We have chosen not to emphasize the magnitude of the relative risks associated with a reduction in FEV₁ and PEF, respectively, as the close correlation between the two parameters makes it impossible to determine their exact individual contribution. However, if either parameter was entered singly into the model, the results were uniform with relative risk ratios between 1.9 and 2.2 per 25% decrease in lung function relative to predicted values. This applied for FEV₁ as well as PEF and for both asthma and COPD. When both parameters were entered simultaneously, the risk reduction was smaller for each parameter, as seen in Table 2.
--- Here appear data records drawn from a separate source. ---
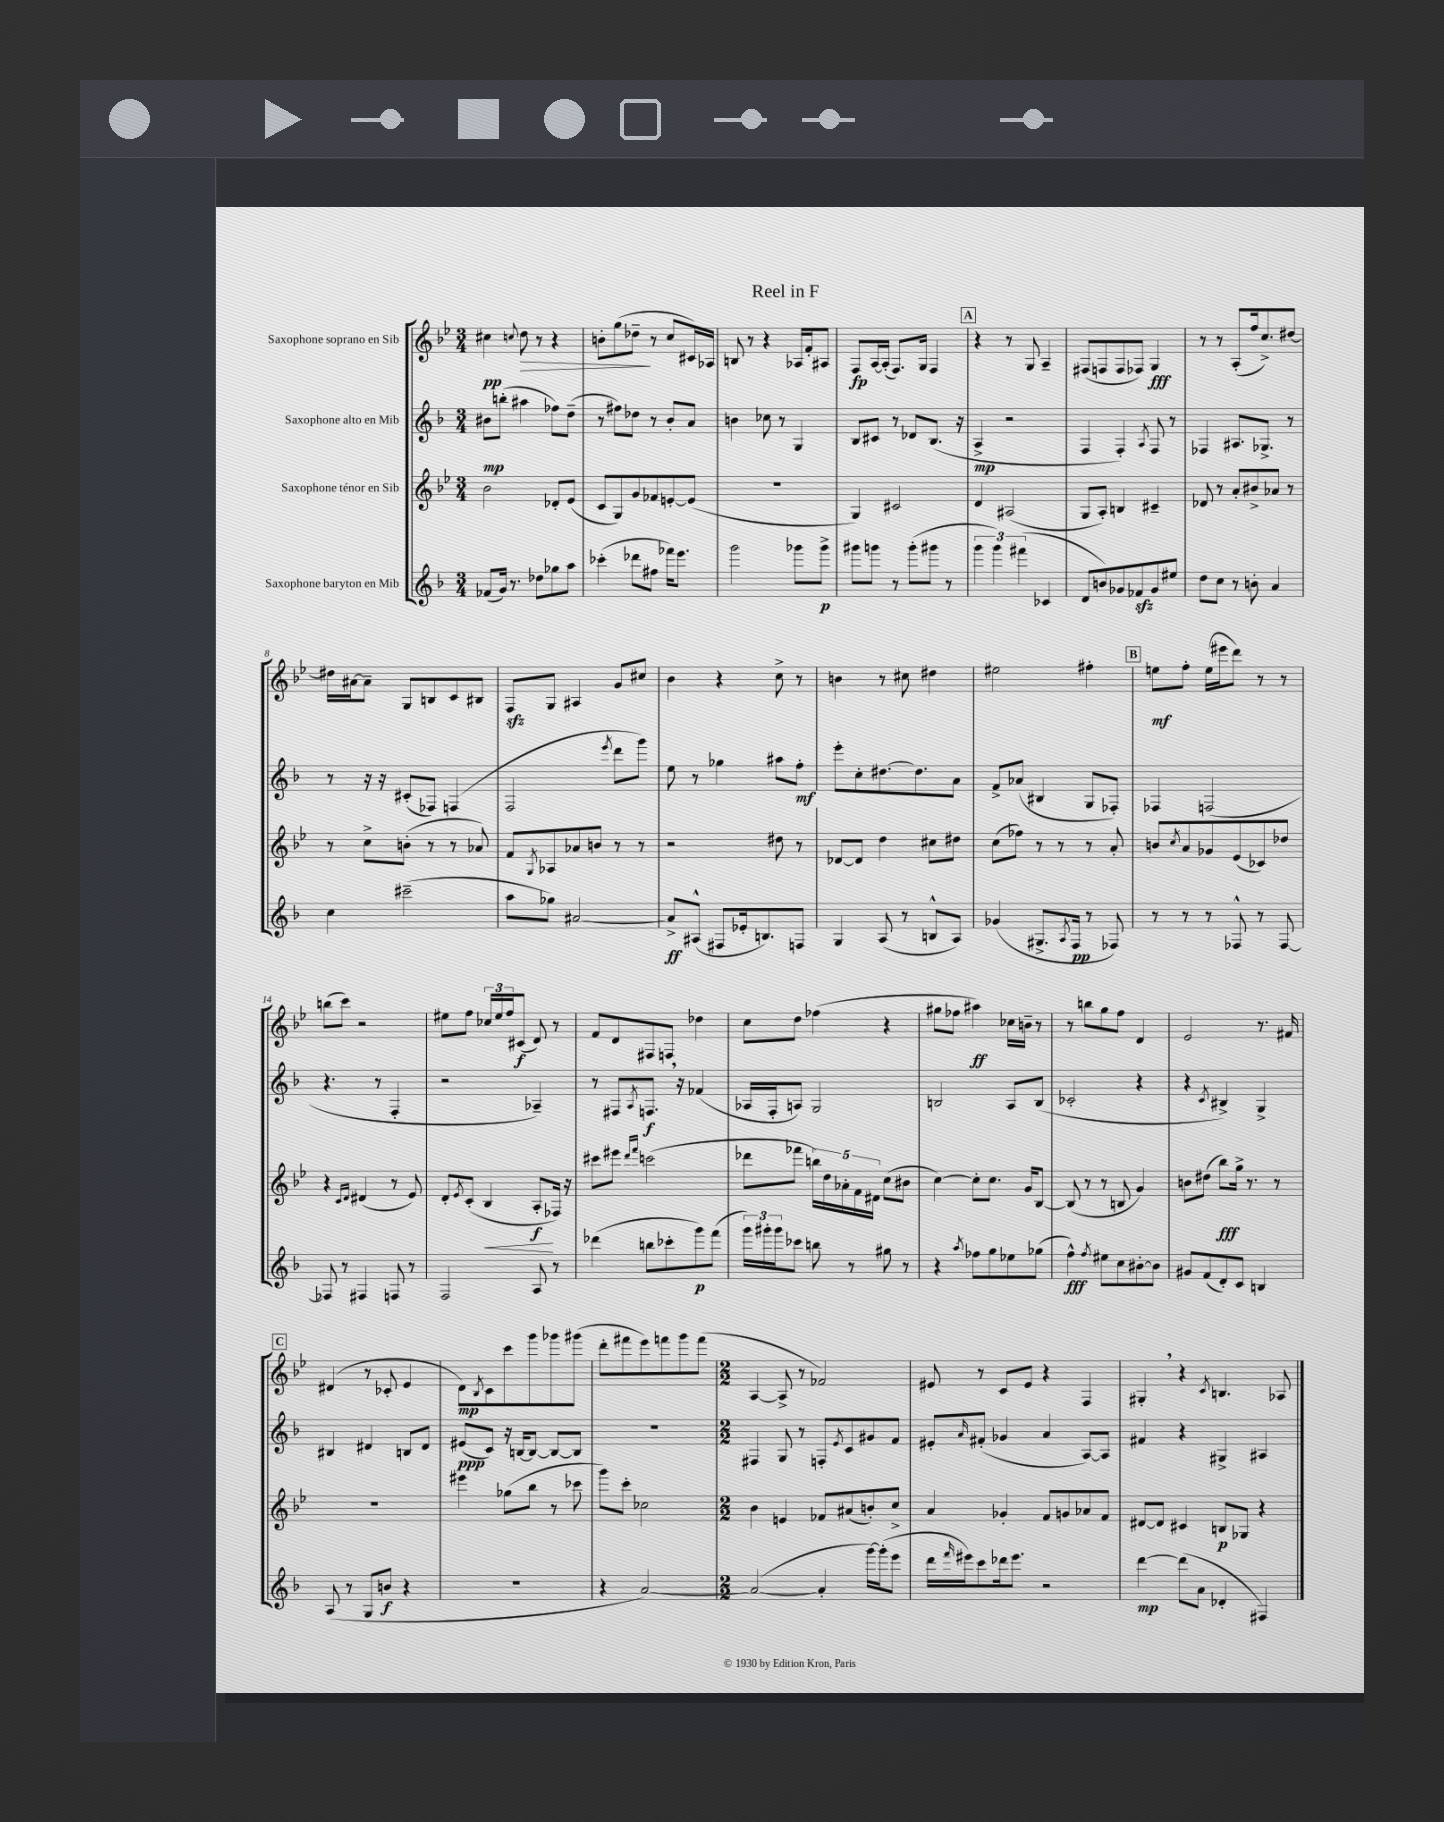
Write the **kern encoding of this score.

**kern	**kern	**kern	**kern
*staff4	*staff3	*staff2	*staff1
*clefG2	*clefG2	*clefG2	*clefG2
*k[b-]	*k[b-e-]	*k[b-]	*k[b-e-]
*M3/4	*M3/4	*M3/4	*M3/4
(8f-	2b-	8b#	4cc#
16g)	.	(8bb'	.
8.r	.	.	.
.	.	.	8qqcc
.	.	4aa#	8dd
8dd-	.	.	8r
8gg-	8d-'	8ff-)	4r
8aa	(8e-	(8dd~	.
=	=	=	=
(4ccc-'	8c	8r	8b'
.	8G)	8ff#)	(8gg
8ddd-	8g	8dd-	8dd-~
8ff#	8f-	8r	8r
16fff-)	[8e'	8b-'	8cc
8.eee	.	.	.
.	(8e]	8a	16c#)
.	.	.	16A-
=	=	=	=
2ggg	2.r	4b	8B
.	.	.	8r
.	.	8cc-	4r
.	.	8r	.
8ggg-	.	4G	16A-
.	.	.	16f'
8ggg-^	.	.	8A#
=	=	=	=
8ggg#	4G)	8B-	8F
8ggg	.	8c#	[16A
.	.	.	(16A']
8r	2c#	8r	8.F)
(8ggg'	.	8d-	.
.	.	.	16G
8ggg#	.	(8.B-	4F
8r	.	.	.
.	.	16r	.
=	=	=	=
6ggg	4d	4A^	4r
6ggg)	.	.	.
.	(2A#	2r	8r
(6fff#	.	.	.
.	.	.	8G
4c-	.	.	4A~
=	=	=	=
8d	8G	4F	(8F#
8b)	8A')	.	8F
8g-	4B	4F')	8F
8f-	.	.	8F-)
.	.	8qA	.
8g-	4c#~	8F	4G
8ee#	.	8r	.
=	=	=	=
8dd	8d-	4F-	8r
8cc	8r	.	8r
8r	8a'	8.A#	(8A'
8b'	8b#^	.	16ff
.	.	8.G-^	8.cc^)
4a	8a-	.	.
.	8r	8r	[8dd#
=	=	=	=
4cc	8r	8r	16dd#]
.	.	.	[16a#
.	8cc^	16r	8a#~]
.	.	16r	.
(2ccc#~	(8b'	(8c#'	8G
.	8r	8F-)	8B
.	8r	(4F	8c
.	8a-)	.	8B#
=	=	=	=
8aa	8f	2F	8F
.	8qG	.	.
8gg-)	8A-	.	8G
[2a#	8a-	.	4A#
.	8b	.	.
.	.	8qeee	.
.	8r	8ddd	8g
.	8r	8ggg)	8cc#
=	=	=	=
8a#^]	2r	8ee	4b-
(8A#^^	.	8r	.
8F#	.	4gg-	4r
16e-'	.	.	.
8.B)	.	.	.
.	8dd#	8aa#	8cc^
8F	8r	8ff'	8r
=	=	=	=
4G	[8d-	8eee'	4b
.	8d-]	8cc'	.
(8A	4dd	[8.dd#	8r
8r	.	.	8cc#
.	.	8.dd#]	.
8B^^	8cc#	.	4dd#
8A)	8dd#	8a	.
=	=	=	=
(4g-	(8cc	8f^	2ee#
.	8ff-)	(8a-	.
8.G#^	8r	4B#	.
.	8r	.	.
8qA	.	.	.
16F	.	.	.
8r	8r	8G	4ff#'
8F-)	8a'	8F-')	.
=	=	=	=
8r	8b	4F-	8ee
.	8qcc	.	.
8r	8a	.	8ff'
8r	8g-	(2F	(16ee
.	.	.	16eee#
8F-^^	(8e-	.	8ddd)
8r	8c-)	.	8r
[8F-	8dd-	.	8r
=	=	=	=
8F-]	4r	4.r	(8bb
8r	.	.	8ccc)
.	16qqc	.	.
.	16qqd	.	.
4F#	(4d#	.	2r
.	.	8r	.
8F	8r	4F'	.
8r	8e-)	.	.
=	=	=	=
2F	8d'	2r	8ee#
.	8qe-	.	.
.	(8c'	.	8ff
.	4B-	.	24cc-
.	.	.	24ee#
.	.	.	24ff
.	.	.	(8c#
8A	8A'	4A-~)	8d)
8r	16F-)	.	8r
.	16r	.	.
=	=	=	=
(4ddd-	8ccc#	8r	8f
.	8eee#	8F#	8d
.	16qqddd	.	.
.	16qqfff	8qA	.
8bb	(2ccc	8.F	8F#
8ccc-'	.	.	8F
.	.	16r	.
8ggg)	.	(4f-	4dd-
(8fff	.	.	.
=	=	=	=
24ggg)	8ddd-	16A-	8cc
24ggg#'	.	.	.
.	.	16F'	.
24ggg#	.	.	.
8ccc-	8fff-	8A)	8dd
8bb	20bb)	2G	(4ff-
.	20dd	.	.
.	20a-'	.	.
8r	.	.	.
.	20f	.	.
.	20d#	.	.
8gg#	(8cc	.	4r
8r	8b#	.	.
=	=	=	=
4r	[4cc)	2B	8gg#
.	.	.	8ff-
8qaa	.	.	.
8ff-	8cc']	.	4aa#)
8gg	8.cc	.	.
8ee-	.	8A	16cc-
.	16g	.	16b~
(8gg-	[8B-	(8B	8r
=	=	=	=
4ff^^)	(8B-]	2c-'	8r
.	8r	.	8bb
8qff	.	.	.
8ee#	8r	.	8gg
8cc	8B	.	8ff
[8b#'	4g)	4r	4d
8b#]	.	.	.
=	=	=	=
8g#	8b	4r	2e-
(8f	(8dd#	.	.
.	.	8qc	.
8d')	8bb-)	4B#^)	.
8c	16gg^	.	.
.	8.r	.	.
4B	.	4G^	8.r
.	8r	.	.
.	.	.	16f#
=	=	=	=
(8A	2.r	4B#	(4d#
8r	.	.	.
8G	.	4d#	8r
8b	.	.	8c-'
4r	.	8B	4e-
.	.	8d#	.
=	=	=	=
2.r	4eee#	(8e#	8d)
.	.	.	8qB-
.	.	8c)	8c
.	(8gg-	16r	8ccc
.	.	[16B	.
.	8bb-	8B_	8ggg
.	8r	8B_	8ggg-
.	8ccc-	8B]	(8ggg#
=	=	=	=
4r	8ggg)	2.r	8ddd'
.	8ccc'	.	8fff#
[2a)	2cc-	.	8eee-)
.	.	.	8fff
.	.	.	8ggg
.	.	.	(8fff
=	=	=	=
*M2/2	*M2/2	*M2/2	*M2/2
(2a_	4b-	4F#	[4A
.	4e	8G	8A^]
.	.	8r	8r
4a']	8f-	8F'	2f-)
.	.	8qe	.
.	(8a#	8c	.
[16ggg)	8b')	8g#	.
(16ggg']	.	.	.
8eee	8cc^	8f	.
=	=	=	=
16ddd	4a	8e#'	8e#
16qqfff	.	.	.
16eee#)	.	.	.
.	.	16qqa	.
8ccc	.	(8f#'	8r
16ddd-	4g-'	4g-	8c
8.eee#	.	.	.
.	.	.	8e#
2r	8f	4a	4r
.	8g	.	.
.	8a-	[8A)	4F
.	8f	8A]	.
=	=	=	=
[4ddd	[8d#	4f#	4G#'
.	8d#]	.	.
(8ddd]	4c#	4r	4r
8a	.	.	.
.	.	.	8qc
4d-'	8B	4G#^	4.B
.	8G-	.	.
4F#)	4r	4A#	.
.	.	.	8A-
==	==	==	==
*-	*-	*-	*-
In conclusion, we find that PEF is at least as important to prognosis in moderate to severe COPD as FEV₁, conditional on PEF being measured after optimizing lung function with bronchodilators and corticosteroids. Also, PEF adds further information in terms of prognosis, even after controlling for FEV₁. This finding cannot be reproduced in a population of asthmatics with an irreversible component of airway obstruction, in which FEV₁ generally seems to be superior to PEF, although some independent effect of PEF cannot be excluded. These observations have not been reported previously. However, the implications are important, as the possibility of substituting FEV₁ by PEF as a measure of severity in COPD can be very attractive, especially in settings with limited resources. In this context it is important to emphasize that by definition measurement of FEV₁ and FVC is still a sine qua non to establishing the diagnosis of COPD.